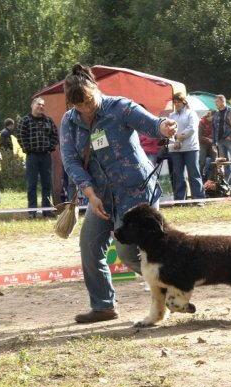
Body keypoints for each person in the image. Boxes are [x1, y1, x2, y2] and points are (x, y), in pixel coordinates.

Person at [59, 64, 178, 323]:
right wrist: (90, 194)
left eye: (88, 101)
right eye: (78, 105)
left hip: (135, 192)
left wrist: (165, 128)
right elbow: (71, 161)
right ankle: (103, 306)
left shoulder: (120, 107)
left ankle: (172, 284)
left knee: (127, 252)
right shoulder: (68, 122)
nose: (86, 108)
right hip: (100, 195)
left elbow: (152, 125)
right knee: (90, 247)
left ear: (95, 89)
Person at [17, 97, 59, 218]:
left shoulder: (48, 120)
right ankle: (32, 212)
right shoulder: (25, 120)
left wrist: (51, 147)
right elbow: (21, 136)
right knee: (32, 184)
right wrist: (28, 150)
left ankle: (46, 210)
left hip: (46, 155)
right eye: (38, 104)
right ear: (32, 106)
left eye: (43, 105)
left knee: (47, 184)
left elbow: (54, 135)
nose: (41, 107)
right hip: (32, 156)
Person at [168, 92, 205, 204]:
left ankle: (199, 199)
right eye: (174, 102)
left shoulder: (191, 113)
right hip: (176, 149)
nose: (176, 104)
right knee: (178, 175)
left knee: (194, 174)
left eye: (178, 102)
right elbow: (168, 130)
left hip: (191, 148)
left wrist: (180, 138)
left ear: (183, 102)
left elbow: (192, 128)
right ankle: (180, 200)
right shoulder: (171, 116)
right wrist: (175, 139)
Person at [212, 94, 231, 181]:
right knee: (224, 163)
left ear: (223, 101)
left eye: (217, 101)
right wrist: (214, 143)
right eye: (215, 102)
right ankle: (227, 181)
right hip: (220, 141)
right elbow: (213, 128)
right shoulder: (216, 113)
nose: (216, 104)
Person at [198, 110, 216, 180]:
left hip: (212, 144)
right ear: (210, 115)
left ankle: (210, 179)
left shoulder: (215, 122)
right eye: (214, 117)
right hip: (203, 144)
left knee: (214, 162)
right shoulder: (202, 122)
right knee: (202, 162)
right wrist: (208, 139)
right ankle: (200, 178)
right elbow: (199, 136)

****

§ What the task asks: Note each line of the material holding "wrist" and copy it out.

§ The answer:
right wrist: (90, 194)
left wrist: (165, 128)
left wrist: (51, 147)
right wrist: (28, 150)
left wrist: (180, 138)
right wrist: (175, 139)
right wrist: (214, 143)
right wrist: (208, 139)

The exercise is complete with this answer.